Benjamins described how large alabaster windows were used to filter pure light — “instead of more traditional colored stained glass, to reflect the pure light of Christ” upon the congregation. Sun-baked adobe walls add to the building’s light hue.
The cathedral’s length — 333 feet — was purposely an odd number, as well, he noted.
“They wanted it longer than St. Patrick’s Cathedral (the mother church of the New York City Archdiocese),” explained the docent.
The cathedral seats 3,000. A total of five Sunday Masses — including one on Saturday afternoons — are celebrated weekly.
Bishop Thomas J. Olmsted celebrated Mass on this day in the cathedral’s chapel, and it was during the homily offered by Fr. John Lankeit, rector of our own Ss. Simon and Jude Cathedral in Phoenix, that we were reminded of the unique opportunity God had placed before us to enter a deeper walk with Him by reaching out in our visits to our pilgrimage sites.
“Deliberately seek the Lord. It doesn’t have to be with words. In fact, just take the time to listen for His voice,” Fr. Lankeit said. “Receive the graces He is so willing to give you. He wants to give them. The question is, ‘Are you asking.’”
Carmel of St. Teresa Monastery
Our second stop invited us in a more intimate setting to seek God’s graces of personal communion with Him, as we traveled about a half hour to the Carmel of St. Teresa Monastery; home to a group of nuns who are part of the Order of the Blessed Virgin Mary of Mount Carmel. Although most Carmelite nuns are cloistered, those at Carmel of St. Teresa live a contemplative, apostolic life that places them in the community, performing health care and skilled nursing among their roles.
“Carmel means garden of the soul, so it is appropriate we are surrounded by gardens here,” Sr. Joseph Francesca, a member of the community, explained, referring to the cool, green atmosphere of the areas between the buildings.
We were also exhorted by a colleague of Sr. Joseph’s to see ourselves as God’s instruments for Him in daily living.
“Remember the good things you were born for,” said Sr. Timothy Marie Kennedy, quoting the words of the monastery’s founder, Mother Maria Luisa Josefa of the Most Blessed Sacrament, or as she is commonly known by the nuns as “Mother Luisita.”
From the modern and majestic to the simple and peaceful, our pilgrimage took us to the historic — and a tale of a painting of the Blessed Mother that spared the lives of a group of mission workers three centuries ago.
San Gabriel Mission in San Gabriel opened in 1771. The fourth of 21 missions along the El Camino Real established by the Franciscan Friars under the guidance of St. Junípero Serra, it stands today with much of its original structure intact, despite damage from an earthquake in 1987, more two centuries later.

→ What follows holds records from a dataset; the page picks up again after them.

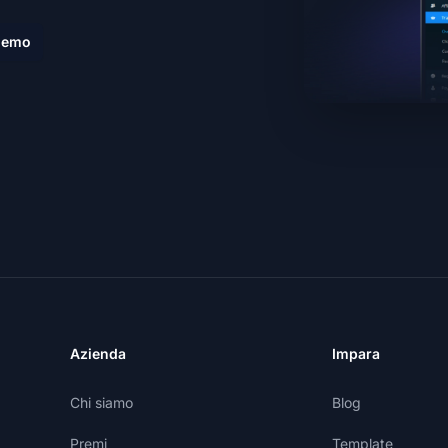
demo
Azienda
Impara
Chi siamo
Blog
Premi
Template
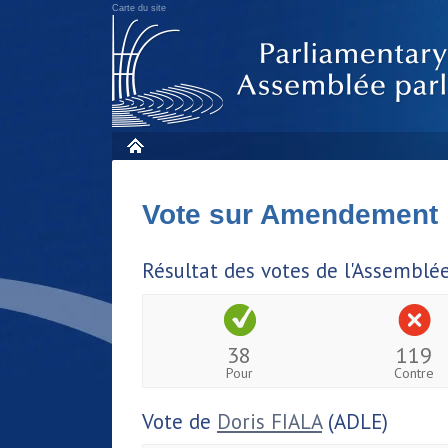
Carte du site
Vote sur Amendement
Résultat des votes de l'Assemblé
38
119
Pour
Contre
Vote de
Doris FIALA
(ADLE)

On our visit, we learned that a painting, “Our Lady of Sorrows” spared the lives of a group of Franciscan fathers confronted by hostile Native Americans. When the advancing Indians saw the image, which had been laid on the ground by one of the friars, they became deeply moved and dropped their bows and arrows on the ground and did not attack.
“They averted disaster,” explained docent Frank Bermel.
“What a moving and incredible story,” said Anita Romero, one of the pilgrims.
Today, the painting still hangs in the mission sanctuary. Its story prompted Bishop Olmsted to lead the group in prayer of thanksgiving and served as a reminder to God’s incredible protection at an unlikely time.